> [Records shown]:
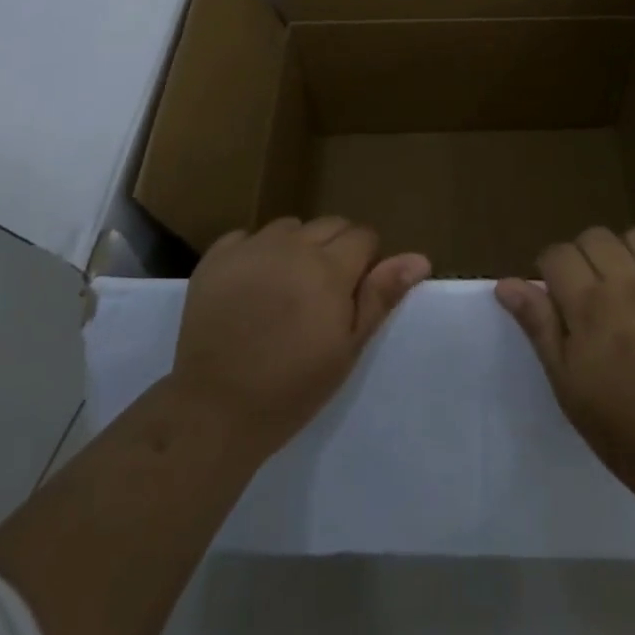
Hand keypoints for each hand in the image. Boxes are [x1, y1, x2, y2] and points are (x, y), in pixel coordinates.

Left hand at [172, 216, 429, 461]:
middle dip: (336, 249)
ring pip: (289, 227)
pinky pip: (247, 237)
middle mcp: (292, 245)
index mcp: (329, 267)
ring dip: (296, 247)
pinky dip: (256, 252)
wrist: (215, 409)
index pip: (363, 236)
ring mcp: (251, 248)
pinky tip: (251, 285)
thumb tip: (419, 258)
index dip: (365, 262)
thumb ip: (380, 296)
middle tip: (323, 293)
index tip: (353, 294)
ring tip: (286, 287)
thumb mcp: (347, 348)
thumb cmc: (292, 387)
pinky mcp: (216, 257)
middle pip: (329, 225)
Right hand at [496, 226, 634, 497]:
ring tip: (628, 283)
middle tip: (590, 292)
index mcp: (590, 305)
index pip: (557, 254)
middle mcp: (629, 283)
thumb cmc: (622, 426)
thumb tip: (507, 284)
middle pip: (595, 236)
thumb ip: (539, 326)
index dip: (550, 269)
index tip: (556, 296)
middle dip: (584, 256)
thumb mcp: (567, 383)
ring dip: (627, 252)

> [Your task]: For each line in the entries that contains the string "middle", make a copy.

> [Solution to this exercise]:
middle dip: (336, 249)
middle mcp: (292, 245)
middle tip: (323, 293)
middle pip: (329, 225)
middle tip: (590, 292)
middle mcp: (629, 283)
middle pip: (595, 236)
middle dip: (584, 256)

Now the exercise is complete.